■ **SUPPLIED TEXT**:

— START —

EduardoPach · 2024-04-09T12:57:16Z

Adding here a screenshot of running the tests RUN_SLOW=1 pytest tests/models/grounding_dino/ -vv where we can see that the tests are passing and specific GPU test test_inference_object_detection_head_equivalence_cpu_gpu is green

c..c @amyeroberts

rb-synth · 2024-04-09T17:00:27Z

I just tried out the model readme, and think it might be slightly outdated. Here are some changes I had to make:

the post-processor needs to be put on the device: inputs = {k: v.to(device) for k, v in inputs.items()}.
inputs is a dictionary, so needs to be inputs["input_ids"] not inputs.input_ids
bbox_threshold needs to be box_threshold.

Otherwise it seems to work well for me, thanks for the hard work!

EduardoPach · 2024-04-10T08:33:50Z

I just tried out the model readme, and think it might be slightly outdated. Here are some changes I had to make:

the post-processor needs to be put on the device: inputs = {k: v.to(device) for k, v in inputs.items()}.

inputs is a dictionary, so needs to be inputs["input_ids"] not inputs.input_ids

bbox_threshold needs to be box_threshold.

Otherwise it seems to work well for me, thanks for the hard work!

Hey, thanks for the heads up. The output of GroundingDinoProcessor is of type BatchEncoding so in your first point, you can simply do inputs = inputs.to(device) (added that to the model readme). For your second point, if you didn't modify inputs to a dict it should be a BatchEncoding so no problem there as well. For your third point, I fix that 😄

rb-synth · 2024-04-10T09:54:42Z

Good points, thanks! Last point, have you checked with a list of text prompts? The type hinting implies this should be possible (text: List[TextInput]), but I haven't succeeded. I tried both with and without padding=True:

import requests

import torch
from PIL import Image
from transformers import AutoProcessor, AutoModelForZeroShotObjectDetection

model_id = "IDEA-Research/grounding-dino-tiny"
device = torch.device("cuda")
processor = AutoProcessor.from_pretrained(model_id)
model = AutoModelForZeroShotObjectDetection.from_pretrained(model_id).to(device)

image_url = "http://images.cocodataset.org/val2017/000000039769.jpg"
image = Image.open(requests.get(image_url, stream=True).raw)
# Check for cats and remote controls
text = ["cat", "remote control"]

inputs = processor(images=image, text=text, return_tensors="pt", padding=True).to(device)
with torch.no_grad():
    outputs = model(**inputs)

results = processor.post_process_grounded_object_detection(
    outputs,
    inputs.input_ids,
    box_threshold=0.4,
    text_threshold=0.3,
    target_sizes=[image.size[::-1]]
)

— END —

■ **PROVIDED MATERIAL**:
— START —

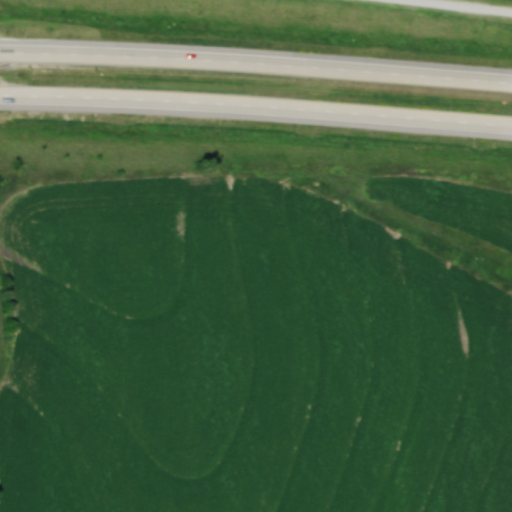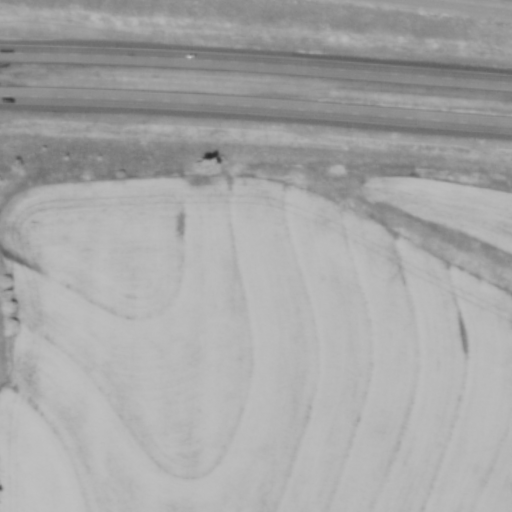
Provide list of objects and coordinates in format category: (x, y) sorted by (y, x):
road: (446, 6)
road: (256, 71)
road: (256, 112)
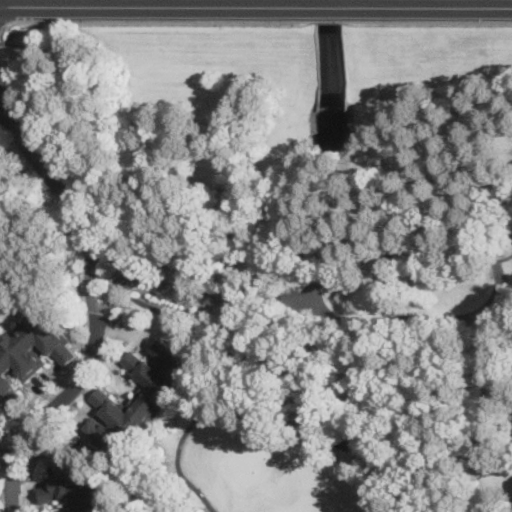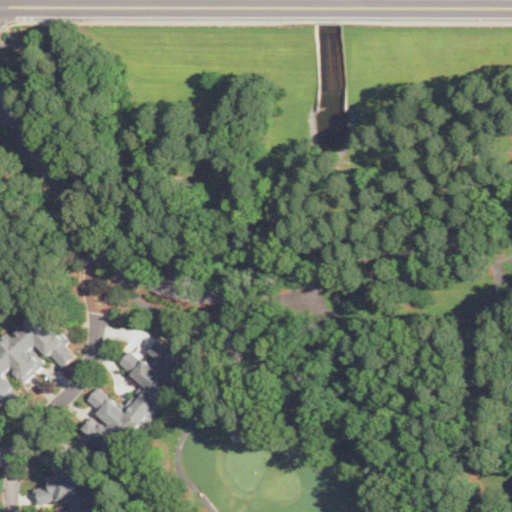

— END —

■ **PROMPT**:
Reproduce verbatim the passage of the Grounding DINO thread that runs from "image = Image.open(requests.get(image_url, stream=True).raw)" up to and including "outputs = model(**inputs)".

■ **SOLUTION FOR THIS EXERCISE**:
image = Image.open(requests.get(image_url, stream=True).raw)
# Check for cats and remote controls
text = ["cat", "remote control"]

inputs = processor(images=image, text=text, return_tensors="pt", padding=True).to(device)
with torch.no_grad():
    outputs = model(**inputs)